El bohemio errante que conduce un autobús-casa consigue
aparcar en la ciudad más bulliciosa e inquieta del mundo. Hace una parada obligatoria
porque necesita llenar de víveres el vehículo en el que viaja. Ya lo tiene
todo: comida y bebida, algunos medicamentos, productos de aseo y limpieza,
varias bombillas, herramientas para hacer algunas reparaciones, algunas
revistas y un par de libros. En el punto donde se encuentra estacionado, si contemplamos
la situación desde lo alto de un rascacielos, se aprecian miles de vehículos y personas que se
mueven como hormigas de un sitio a otro.

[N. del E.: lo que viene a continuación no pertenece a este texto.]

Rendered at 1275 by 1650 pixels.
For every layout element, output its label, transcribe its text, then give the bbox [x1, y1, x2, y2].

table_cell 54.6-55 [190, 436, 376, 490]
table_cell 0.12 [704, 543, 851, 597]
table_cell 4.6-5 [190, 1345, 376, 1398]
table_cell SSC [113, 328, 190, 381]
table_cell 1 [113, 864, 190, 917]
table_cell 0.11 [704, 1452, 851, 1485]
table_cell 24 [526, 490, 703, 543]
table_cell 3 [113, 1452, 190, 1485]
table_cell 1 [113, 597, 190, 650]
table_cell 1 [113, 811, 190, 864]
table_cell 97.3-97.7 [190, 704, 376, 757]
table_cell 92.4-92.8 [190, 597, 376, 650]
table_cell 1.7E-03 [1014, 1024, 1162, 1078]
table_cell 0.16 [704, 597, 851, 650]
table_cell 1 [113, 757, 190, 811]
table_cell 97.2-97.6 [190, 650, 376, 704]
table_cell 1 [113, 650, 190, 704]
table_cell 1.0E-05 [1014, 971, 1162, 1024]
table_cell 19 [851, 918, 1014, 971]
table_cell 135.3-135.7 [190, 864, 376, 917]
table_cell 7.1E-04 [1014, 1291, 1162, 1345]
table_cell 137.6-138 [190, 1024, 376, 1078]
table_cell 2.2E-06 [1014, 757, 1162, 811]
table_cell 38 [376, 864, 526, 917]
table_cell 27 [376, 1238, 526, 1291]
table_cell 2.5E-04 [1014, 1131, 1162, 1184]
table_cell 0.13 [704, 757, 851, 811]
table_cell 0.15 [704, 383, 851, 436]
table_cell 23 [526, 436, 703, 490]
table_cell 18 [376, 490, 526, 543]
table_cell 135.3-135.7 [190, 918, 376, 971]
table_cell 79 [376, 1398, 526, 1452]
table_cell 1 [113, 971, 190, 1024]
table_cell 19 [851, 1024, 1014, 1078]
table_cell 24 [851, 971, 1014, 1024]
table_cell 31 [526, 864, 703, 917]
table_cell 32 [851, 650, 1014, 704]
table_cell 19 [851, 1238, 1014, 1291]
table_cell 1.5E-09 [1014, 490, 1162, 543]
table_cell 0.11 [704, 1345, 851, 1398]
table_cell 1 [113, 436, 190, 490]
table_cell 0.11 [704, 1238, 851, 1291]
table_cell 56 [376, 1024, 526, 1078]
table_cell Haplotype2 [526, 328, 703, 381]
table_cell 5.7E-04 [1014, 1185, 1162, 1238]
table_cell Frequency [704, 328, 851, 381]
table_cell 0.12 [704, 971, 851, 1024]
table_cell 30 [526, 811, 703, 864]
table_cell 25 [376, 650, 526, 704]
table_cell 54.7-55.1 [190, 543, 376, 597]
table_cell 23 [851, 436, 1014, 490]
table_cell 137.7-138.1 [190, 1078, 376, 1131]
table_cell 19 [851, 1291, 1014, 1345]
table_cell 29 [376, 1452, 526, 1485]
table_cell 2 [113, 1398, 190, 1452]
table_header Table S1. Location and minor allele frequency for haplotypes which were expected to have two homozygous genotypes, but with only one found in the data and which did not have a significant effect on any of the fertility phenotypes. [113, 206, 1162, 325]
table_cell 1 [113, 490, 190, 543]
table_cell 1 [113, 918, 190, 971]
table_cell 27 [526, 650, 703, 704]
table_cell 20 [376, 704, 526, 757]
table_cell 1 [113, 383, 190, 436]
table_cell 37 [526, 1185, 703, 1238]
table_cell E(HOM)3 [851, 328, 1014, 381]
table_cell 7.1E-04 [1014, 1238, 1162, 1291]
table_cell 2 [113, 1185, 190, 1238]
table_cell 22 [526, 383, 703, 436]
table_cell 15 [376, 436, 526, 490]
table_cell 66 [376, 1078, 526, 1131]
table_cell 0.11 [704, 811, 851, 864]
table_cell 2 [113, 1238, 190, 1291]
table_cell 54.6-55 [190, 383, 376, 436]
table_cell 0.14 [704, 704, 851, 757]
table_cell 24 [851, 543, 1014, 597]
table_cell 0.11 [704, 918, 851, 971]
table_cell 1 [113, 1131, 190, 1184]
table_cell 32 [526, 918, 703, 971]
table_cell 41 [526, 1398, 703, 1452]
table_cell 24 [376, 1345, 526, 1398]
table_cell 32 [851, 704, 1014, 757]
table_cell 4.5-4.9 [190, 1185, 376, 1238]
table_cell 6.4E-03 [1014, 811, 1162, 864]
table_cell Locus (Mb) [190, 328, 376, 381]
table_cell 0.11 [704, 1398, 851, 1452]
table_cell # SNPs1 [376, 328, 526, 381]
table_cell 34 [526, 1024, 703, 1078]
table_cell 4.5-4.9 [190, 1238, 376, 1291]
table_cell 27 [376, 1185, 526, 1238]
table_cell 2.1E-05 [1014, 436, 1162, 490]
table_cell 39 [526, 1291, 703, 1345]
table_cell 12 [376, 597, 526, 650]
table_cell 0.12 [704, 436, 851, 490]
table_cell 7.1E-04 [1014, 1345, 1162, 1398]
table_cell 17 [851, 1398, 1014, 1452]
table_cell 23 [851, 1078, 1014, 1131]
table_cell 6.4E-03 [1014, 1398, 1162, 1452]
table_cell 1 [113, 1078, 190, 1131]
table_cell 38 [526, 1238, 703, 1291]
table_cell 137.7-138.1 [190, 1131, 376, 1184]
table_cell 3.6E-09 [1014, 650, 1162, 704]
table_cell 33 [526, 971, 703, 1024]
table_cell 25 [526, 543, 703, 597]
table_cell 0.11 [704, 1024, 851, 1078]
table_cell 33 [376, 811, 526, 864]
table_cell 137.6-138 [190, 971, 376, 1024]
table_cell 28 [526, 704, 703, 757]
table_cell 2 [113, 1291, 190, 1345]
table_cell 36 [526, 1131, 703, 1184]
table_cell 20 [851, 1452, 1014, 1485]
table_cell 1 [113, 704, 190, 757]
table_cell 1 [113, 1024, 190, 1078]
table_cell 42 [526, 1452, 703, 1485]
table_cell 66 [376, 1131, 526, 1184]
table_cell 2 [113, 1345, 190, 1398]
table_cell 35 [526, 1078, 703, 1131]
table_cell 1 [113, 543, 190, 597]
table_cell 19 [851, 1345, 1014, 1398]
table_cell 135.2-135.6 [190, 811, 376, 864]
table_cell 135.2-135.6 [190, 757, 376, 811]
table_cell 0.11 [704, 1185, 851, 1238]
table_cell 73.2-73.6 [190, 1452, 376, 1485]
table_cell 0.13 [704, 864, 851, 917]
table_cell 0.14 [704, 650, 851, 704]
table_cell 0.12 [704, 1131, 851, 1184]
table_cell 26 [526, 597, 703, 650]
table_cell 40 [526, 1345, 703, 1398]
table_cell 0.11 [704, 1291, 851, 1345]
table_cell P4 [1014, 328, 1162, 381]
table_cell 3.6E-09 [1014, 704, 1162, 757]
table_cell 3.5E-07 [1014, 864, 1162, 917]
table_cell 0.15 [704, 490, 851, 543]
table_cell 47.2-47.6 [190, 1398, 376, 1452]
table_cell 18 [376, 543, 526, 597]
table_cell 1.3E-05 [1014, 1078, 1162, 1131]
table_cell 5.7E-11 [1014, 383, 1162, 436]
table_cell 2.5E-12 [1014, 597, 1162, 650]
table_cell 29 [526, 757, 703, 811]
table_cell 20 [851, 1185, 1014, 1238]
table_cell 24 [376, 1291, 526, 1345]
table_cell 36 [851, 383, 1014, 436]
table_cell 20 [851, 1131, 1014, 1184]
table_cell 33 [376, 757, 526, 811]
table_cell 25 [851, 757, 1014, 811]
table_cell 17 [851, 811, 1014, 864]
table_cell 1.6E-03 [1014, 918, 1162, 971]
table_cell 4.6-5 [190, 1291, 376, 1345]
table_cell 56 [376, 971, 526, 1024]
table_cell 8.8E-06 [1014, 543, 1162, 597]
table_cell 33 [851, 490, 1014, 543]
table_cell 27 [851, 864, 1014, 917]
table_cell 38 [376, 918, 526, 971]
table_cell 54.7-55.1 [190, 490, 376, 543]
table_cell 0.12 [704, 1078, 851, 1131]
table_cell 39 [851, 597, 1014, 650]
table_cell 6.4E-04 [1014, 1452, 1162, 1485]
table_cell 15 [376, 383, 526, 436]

En esta jungla de asfalto, edificios y
polución, el conductor espera el momento para asomar el morro del vehículo y salir
de la asfixiante inmovilización en la que se encuentra atrapado desde hace varios días. Pero es imposible salir de ahí. Cuando ve la oportunidad de
desencajarse de esa prisión en línea e intenta iniciar la maniobra que lo
incorporaría a la vía, pasa una retahíla infinita de brutales pirañas con
carrocería que no le dejan acceder al torrente que encarrilaría sus
viajes. El hombre, decidido a aliviar su desesperación, abre una botella de
vino y, antes de caer en la embriaguez, hace una sentida plegaria: «Dios mío, no
me condenes a la oscuridad de esta urbe ni a la vorágine de esta forma de vida,
ayúdame a encontrar un hueco entre estas perversas máquinas sin piedad. No soy digno de este caos. ¿Podrías parar el tiempo un instante? ».